Applied Machine Learning in Python
- Module 1: Fundamentals of Machine Learning - Intro to SciKit Learn
- This module introduces basic machine learning concepts, tasks, and workflow using an example classification problem based on the K-nearest neighbors method, and implemented using the scikit-learn library.
- Module 2: Supervised Machine Learning - Part 1
- This module delves into a wider variety of supervised learning methods for both classification and regression, learning about the connection between model complexity and generalization performance, the importance of proper feature scaling, and how to control model complexity by applying techniques like regularization to avoid overfitting.
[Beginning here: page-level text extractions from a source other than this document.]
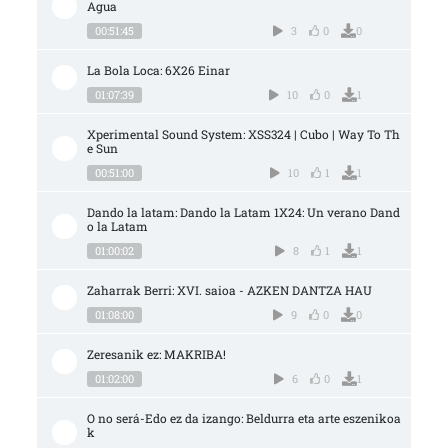
Agua
00:51:45
3
0
0
La Bola Loca: 6X26 Einar
01:07:39
10
0
1
Xperimental Sound System: XSS324 | Cubo | Way To Th
e Sun
00:51:00
10
1
1
Dando la latam: Dando la Latam 1X24: Un verano Dand
o la Latam
01:00:02
8
1
1
Zaharrak Berri: XVI. saioa - AZKEN DANTZA HAU
01:08:00
9
0
0
Zeresanik ez: MAKRIBA!
01:02:00
6
0
1
O no será-Edo ez da izango: Beldurra eta arte eszenikoa
k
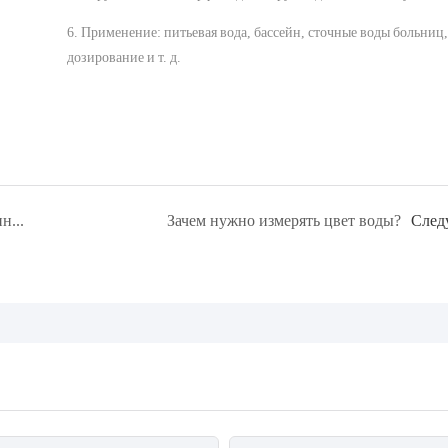
6. Применение: питьевая вода, бассейн, сточные воды больниц
дозирование и т. д.
электронный компонент
Какая связь между соленостью, TDS и единицей проводимости?
Зачем нужно измерять цвет воды?
След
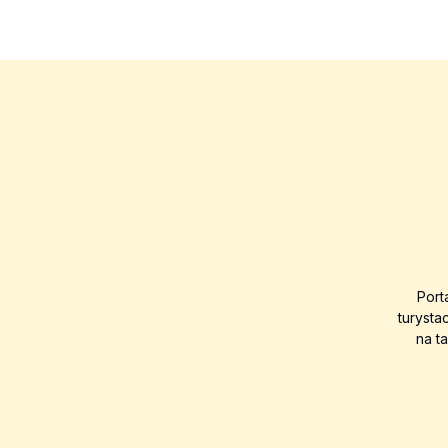
Port
turysta
na t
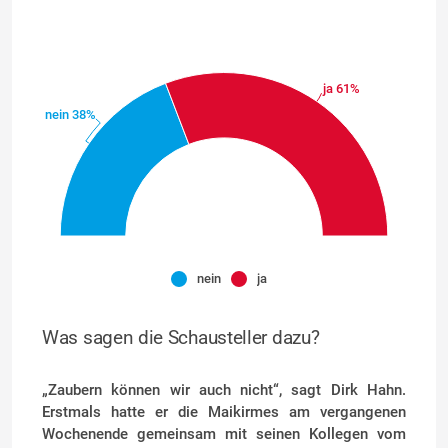
ja 61%
nein 38%
nein
ja
Was sagen die Schausteller dazu?
„Zaubern können wir auch nicht“, sagt Dirk Hahn.
Erstmals hatte er die Maikirmes am vergangenen
Wochenende gemeinsam mit seinen Kollegen vom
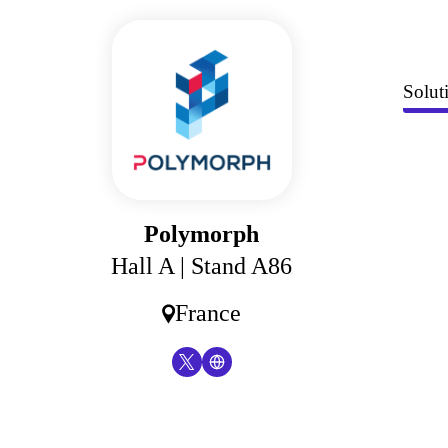
Panneau de gestion des cookies
Solut
Polymorph
Hall A
| Stand A86
France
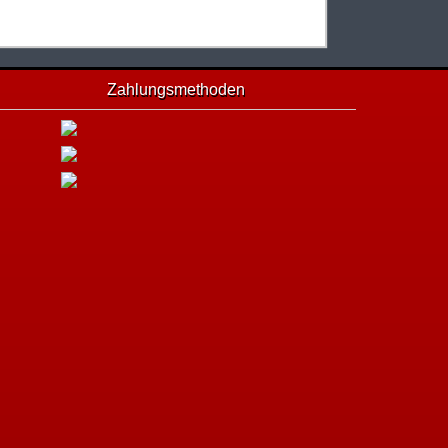
Zahlungsmethoden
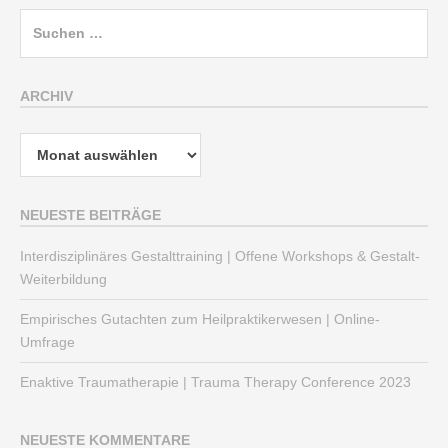
Suchen
nach:
ARCHIV
Archiv
NEUESTE BEITRÄGE
Interdisziplinäres Gestalttraining | Offene Workshops & Gestalt-
Weiterbildung
Empirisches Gutachten zum Heilpraktikerwesen | Online-
Umfrage
Enaktive Traumatherapie | Trauma Therapy Conference 2023
NEUESTE KOMMENTARE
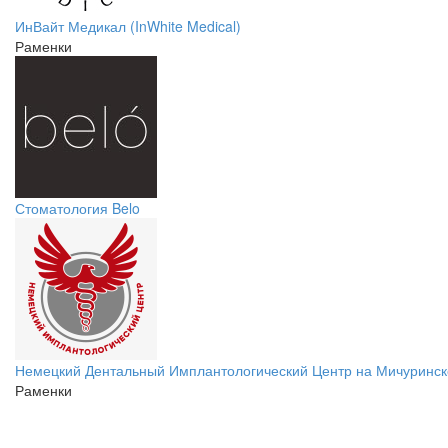
ИнВайт Медикал (InWhite Medical)
Раменки
Стоматология Belo
Немецкий Дентальный Имплантологический Центр на Мичуринск
Раменки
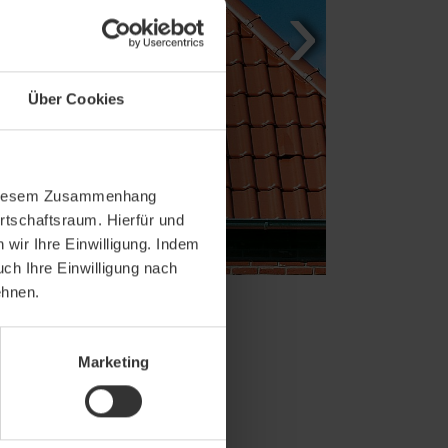
Über Cookies
In diesem Zusammenhang
rtschaftsraum. Hierfür und
wir Ihre Einwilligung. Indem
uch Ihre Einwilligung nach
ehnen.
Marketing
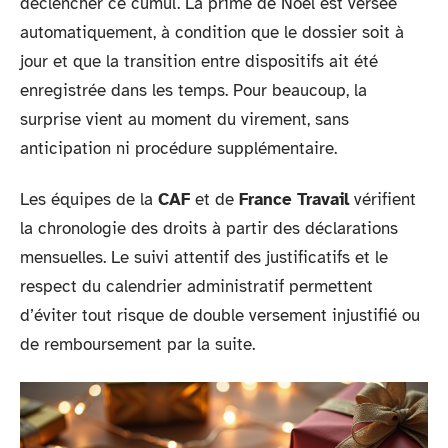
déclencher ce cumul. La prime de Noël est versée
automatiquement, à condition que le dossier soit à
jour et que la transition entre dispositifs ait été
enregistrée dans les temps. Pour beaucoup, la
surprise vient au moment du virement, sans
anticipation ni procédure supplémentaire.
Les équipes de la
CAF
et de
France Travail
vérifient
la chronologie des droits à partir des déclarations
mensuelles. Le suivi attentif des justificatifs et le
respect du calendrier administratif permettent
d’éviter tout risque de double versement injustifié ou
de remboursement par la suite.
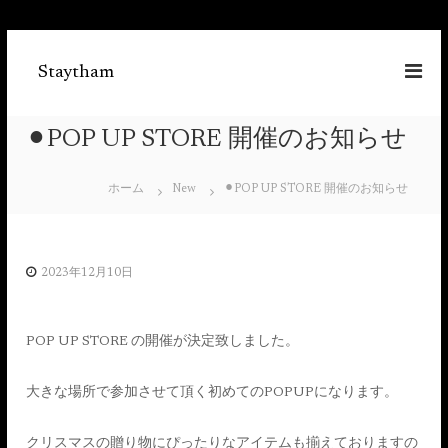
コ
ン
Staytham
テ
ン
ツ
⚫︎POP UP STORE 開催のお知らせ
へ
ス
キ
ホーム
New
⚫︎POP UP STORE 開催のお知らせ
ッ
プ
2023年12月10日
POP UP STORE の開催が決定致しました。
大きな場所で参加させて頂く初めてのPOPUPになります。
クリスマスの贈り物にぴったりなアイテムも揃えておりますの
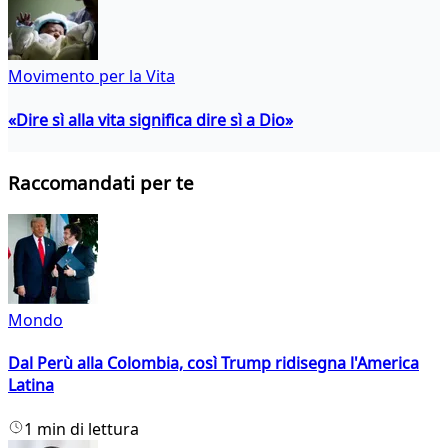
Movimento per la Vita
«Dire sì alla vita significa dire sì a Dio»
Raccomandati per te
Mondo
Dal Perù alla Colombia, così Trump ridisegna l'America
Latina
1 min di lettura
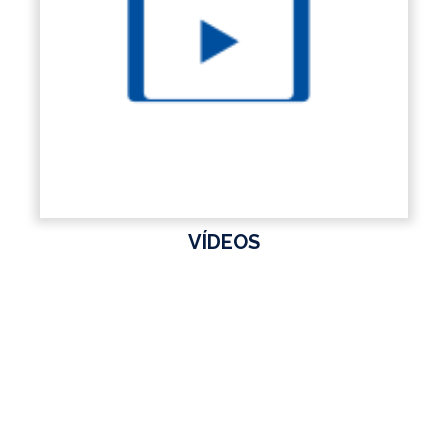
VÍDEOS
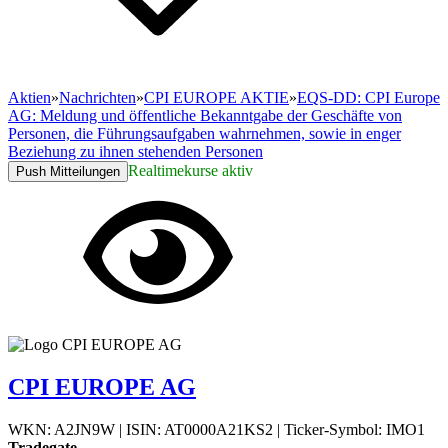
Aktien
»
Nachrichten
»
CPI EUROPE AKTIE
»
EQS-DD: CPI Europe
AG: Meldung und öffentliche Bekanntgabe der Geschäfte von
Personen, die Führungsaufgaben wahrnehmen, sowie in enger
Beziehung zu ihnen stehenden Personen
Realtimekurse aktiv
Push Mitteilungen
CPI EUROPE AG
WKN: A2JN9W
|
ISIN: AT0000A21KS2
|
Ticker-Symbol: IMO1
Tradegate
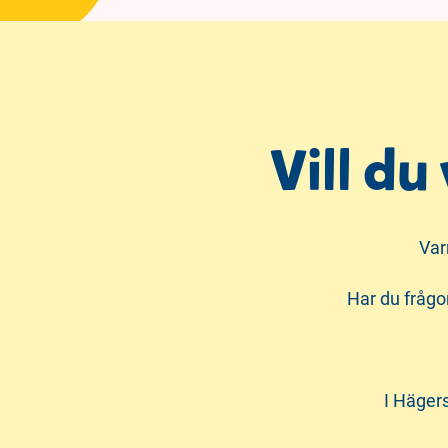
Vill du
Var
Har du frågo
I Häger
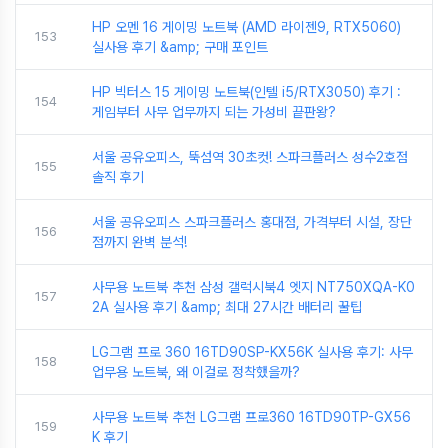
HP 오멘 16 게이밍 노트북 (AMD 라이젠9, RTX5060)
153
실사용 후기 &amp; 구매 포인트
HP 빅터스 15 게이밍 노트북(인텔 i5/RTX3050) 후기 :
154
게임부터 사무 업무까지 되는 가성비 끝판왕?
서울 공유오피스, 뚝섬역 30초컷! 스파크플러스 성수2호점
155
솔직 후기
서울 공유오피스 스파크플러스 홍대점, 가격부터 시설, 장단
156
점까지 완벽 분석!
사무용 노트북 추천 삼성 갤럭시북4 엣지 NT750XQA-K0
157
2A 실사용 후기 &amp; 최대 27시간 배터리 꿀팁
LG그램 프로 360 16TD90SP-KX56K 실사용 후기: 사무
158
업무용 노트북, 왜 이걸로 정착했을까?
사무용 노트북 추천 LG그램 프로360 16TD90TP-GX56
159
K 후기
In addition to k-nearest neighbors, this week covers linear regression (least-squares, ridge, lasso, and polynomial regression), logistic regression, support vector machines, the use of cross-validation for model evaluation, and decision trees.
- Module 3: Evaluation
- This module covers evaluation and model selection methods that you can use to help understand and optimize the performance of your machine learning models.
- Module 4: Supervised Machine Learning - Part 2
- This module covers more advanced supervised learning methods that include ensembles of trees (random forests, gradient boosted trees), and neural networks (with an optional summary on deep learning). You will also learn about the critical problem of data leakage in machine learning and how to detect and avoid it.